First let me thank people who worked on it. There are very many contributors, so here I list only those who contributed a merged PR between 0.21 and 0.22 releases (thee list is very long even with this filter): Alexey Stukalov, Arsh Sharma, Baurzhan Muftakhidinov, Bogumił Kamiński, Daniel Molina, David Nies, Jacob Quinn, Jonas Schulze, Kevin Bonham, Logan Kilpatrick, Matthieu Gomez, Milan Bouchet-Valat, Morten Piibeleht, Nicholas Ritchie, Nick Eubank, Nils Gudat, Okon Samuel, Paulito Palmes, Peter Deffebach, Peter Shintech, Ronan Arraes Jardim Chagas, Takafumi Arakaki, Tom Kwong, Tyler Beason, Wolf Thomsen, Zhuo Jia Dai.
The 0.22 release is intended to be the last release before 1.0 release and our intention is not to make breaking changes and make a 1.0 release relatively soon.

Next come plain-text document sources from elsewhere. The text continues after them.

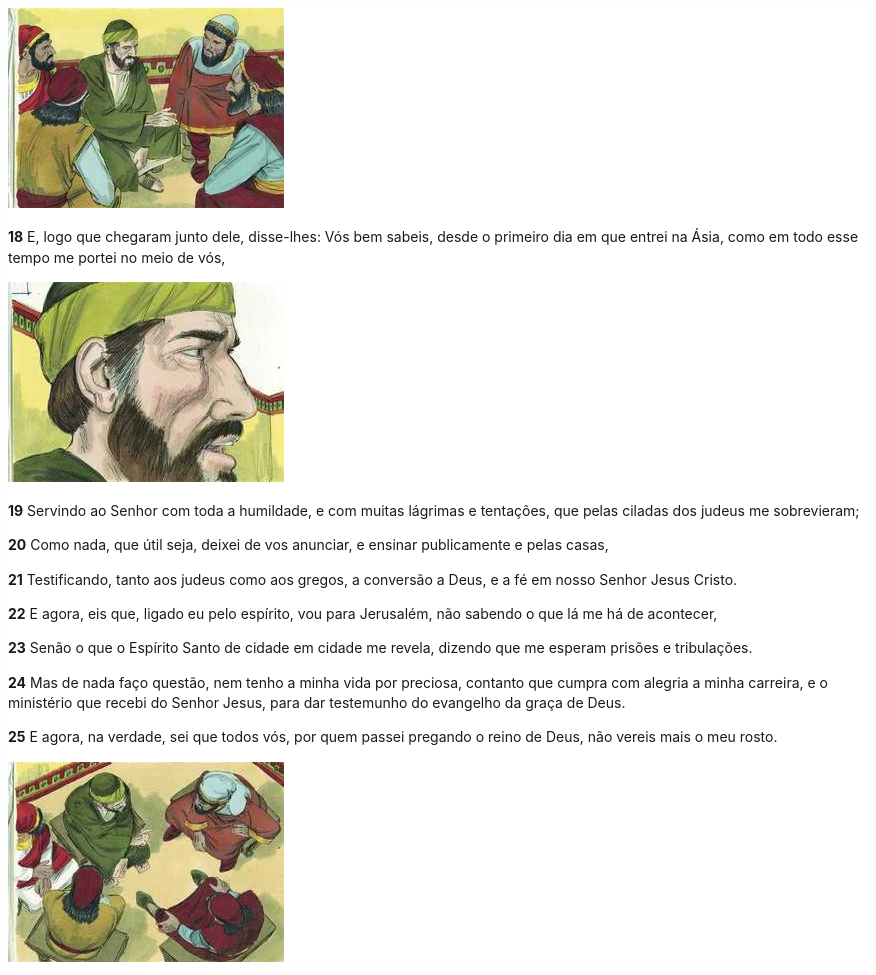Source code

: ![](../Images/SweetPublishing/44-20-6.jpg) 

**18** 	E, logo que chegaram junto dele, disse-lhes: Vós bem sabeis, desde o primeiro dia em que entrei na Ásia, como em todo esse tempo me portei no meio de vós,

![](../Images/SweetPublishing/44-20-7.jpg) 

**19** 	Servindo ao Senhor com toda a humildade, e com muitas lágrimas e tentações, que pelas ciladas dos judeus me sobrevieram;

**20** 	Como nada, que útil seja, deixei de vos anunciar, e ensinar publicamente e pelas casas,

**21** 	Testificando, tanto aos judeus como aos gregos, a conversão a Deus, e a fé em nosso Senhor Jesus Cristo.

**22** 	E agora, eis que, ligado eu pelo espírito, vou para Jerusalém, não sabendo o que lá me há de acontecer,

**23** 	Senão o que o Espírito Santo de cidade em cidade me revela, dizendo que me esperam prisões e tribulações.

**24** 	Mas de nada faço questão, nem tenho a minha vida por preciosa, contanto que cumpra com alegria a minha carreira, e o ministério que recebi do Senhor Jesus, para dar testemunho do evangelho da graça de Deus.

**25** 	E agora, na verdade, sei que todos vós, por quem passei pregando o reino de Deus, não vereis mais o meu rosto.

![](../Images/SweetPublishing/44-20-8.jpg)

Therefore you can safely assume that what works under 0.22 and is not deprecated (rembember about using --depwarn=error
in production code) will work long-term.
Also please keep in mind that display changes are not considered to be breaking.

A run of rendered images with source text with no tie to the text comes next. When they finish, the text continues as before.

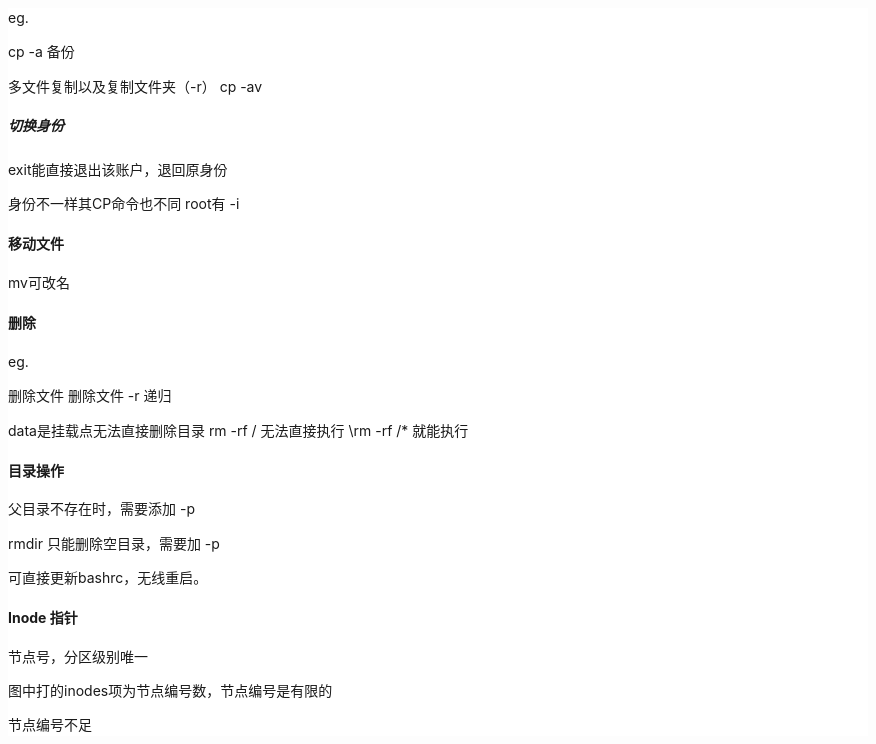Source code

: eg.

cp -a  备份

多文件复制以及复制文件夹（-r）
cp -av






##### 切换身份

exit能直接退出该账户，退回原身份

身份不一样其CP命令也不同
root有 -i
#### 移动文件


mv可改名


#### 删除

eg.

删除文件
删除文件 -r 递归



data是挂载点无法直接删除目录
rm -rf / 无法直接执行
\rm -rf /*  就能执行



#### 目录操作


父目录不存在时，需要添加 -p

rmdir 只能删除空目录，需要加 -p






可直接更新bashrc，无线重启。


####  Inode 指针




	

节点号，分区级别唯一


图中打的inodes项为节点编号数，节点编号是有限的


节点编号不足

The major changes in this release are (I am listing only breaking changes, as there are dozens of additions of functionalities — too many to list here):
- the package is precompiled aggresively (this means that it takes ~30 seconds when it is being installed to precompile), but “time to first data frame” will be reduced
- PrettyTables.jl is now the default back-end to print DataFrames to
text/plain
; the print option splitcols
was removed and the output format was changed
- the list of provided
DataFrame
constructors has been significantly restricted
- the rules for transformations passed to
select
/select!
, transform
/transform!
, and combine
have been made consistent and more flexible; in particular now it is allowed to return multiple columns from a transformation function
- The dependency on CategoricalArrays.jl is deprecated (which means that in 1.0 release we will completely drop this dependency; this should also help with latency in particular, though CategoricalArrays.jl got much better in this area recently)
- in joins passing
NaN
or real or imaginary -0.0
in on column now throws an error; passing missing
thows an error unless matchmissing=:equal
keyword argument is passed
-
unstack
now produces row and column keys in the order of their first appearance and has two new keyword arguments allowmissing
and allowduplicates
- in
describe
the specification of custom aggregation is now function => name
; old name => function
order is now deprecated
-
All(args...)
is deprecated, use Cols(args...)
instead (except that All()
is still allowed)
What is planned for the future (without guarantees what will make it into 1.0 release, as many of these things are hard and experimental; I am listing here only a limited number of thigs see issues/PRs in the package repository for a complete view):
- remove all deprecations
- improve join performance
- use multithreading in split-apply-combine
- add
proprow
specifier in transformations (like nrow
but calculating proportions)
- add
RowNumber
virtual source column in transformations
- add
AsVector
wrapper (like AsTable
but passing arguments as a vector to a function)
- add
where
function (like filter
but consistent with other transformation functions)
- more flexible
stack
/unstack
(in particular unstacking on mupultiple columns and multiple values)
Ecosystem changes:
- If you are maintaining a package that has DataFrames.jl as a dependency please update the Project.toml to allow 0.22 version
- I will update the tutorials soon (I will post when it is done, howver first some packages need to be updated to allow DataFrames.jl 0.22).
- It is also recommended to update the dependency on CategoricalArrays.jl to the 0.9 release of this package, as it significantly reduces number of introduced method invalidations.
I hope you will enjoy using new DataFrames.jl!